Written instruction: Lay out the text lines of the records below as a Markdown table with the columns "Row" and "Line". Number the rows in order, skip blank lines, and leave the pictures out.

Dataset records
— BEGIN —
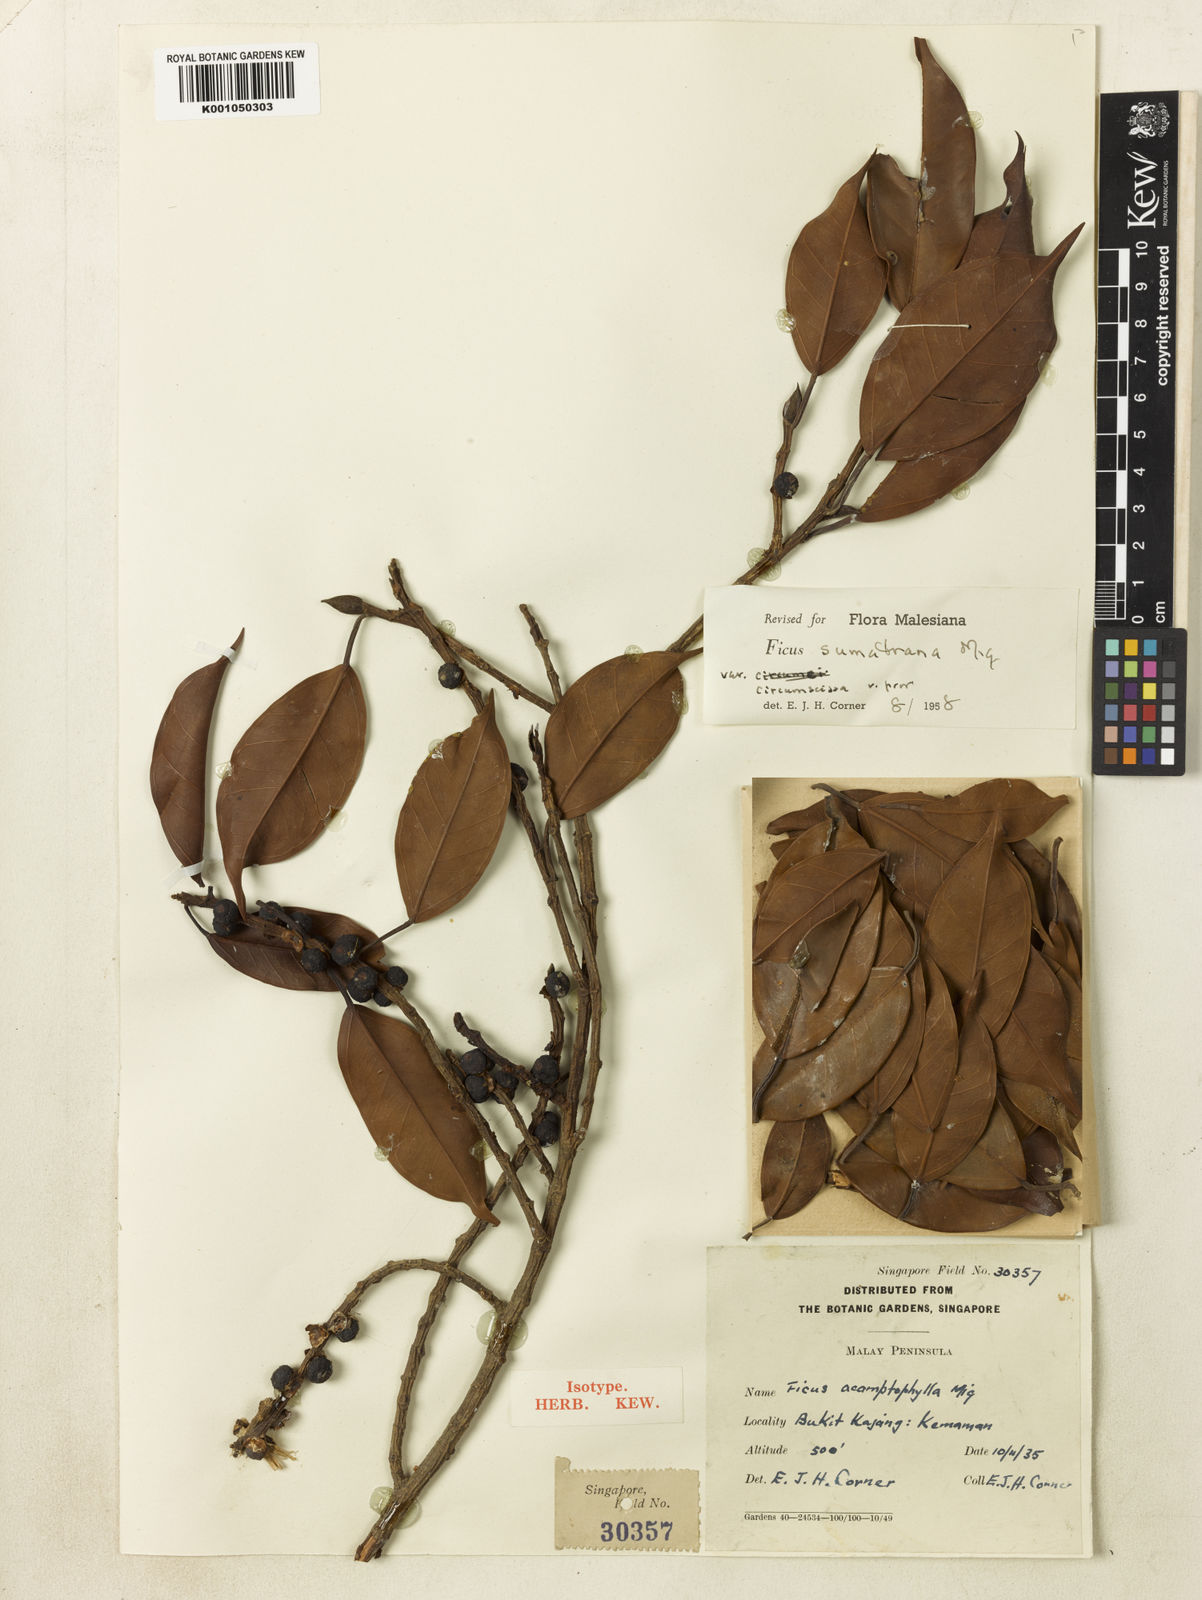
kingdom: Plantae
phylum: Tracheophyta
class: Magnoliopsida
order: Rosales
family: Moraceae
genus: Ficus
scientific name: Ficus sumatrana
— END —
Exercise response:
| Row | Line |
|---|---|
| 1 | kingdom: Plantae |
| 2 | phylum: Tracheophyta |
| 3 | class: Magnoliopsida |
| 4 | order: Rosales |
| 5 | family: Moraceae |
| 6 | genus: Ficus |
| 7 | scientific name: Ficus sumatrana |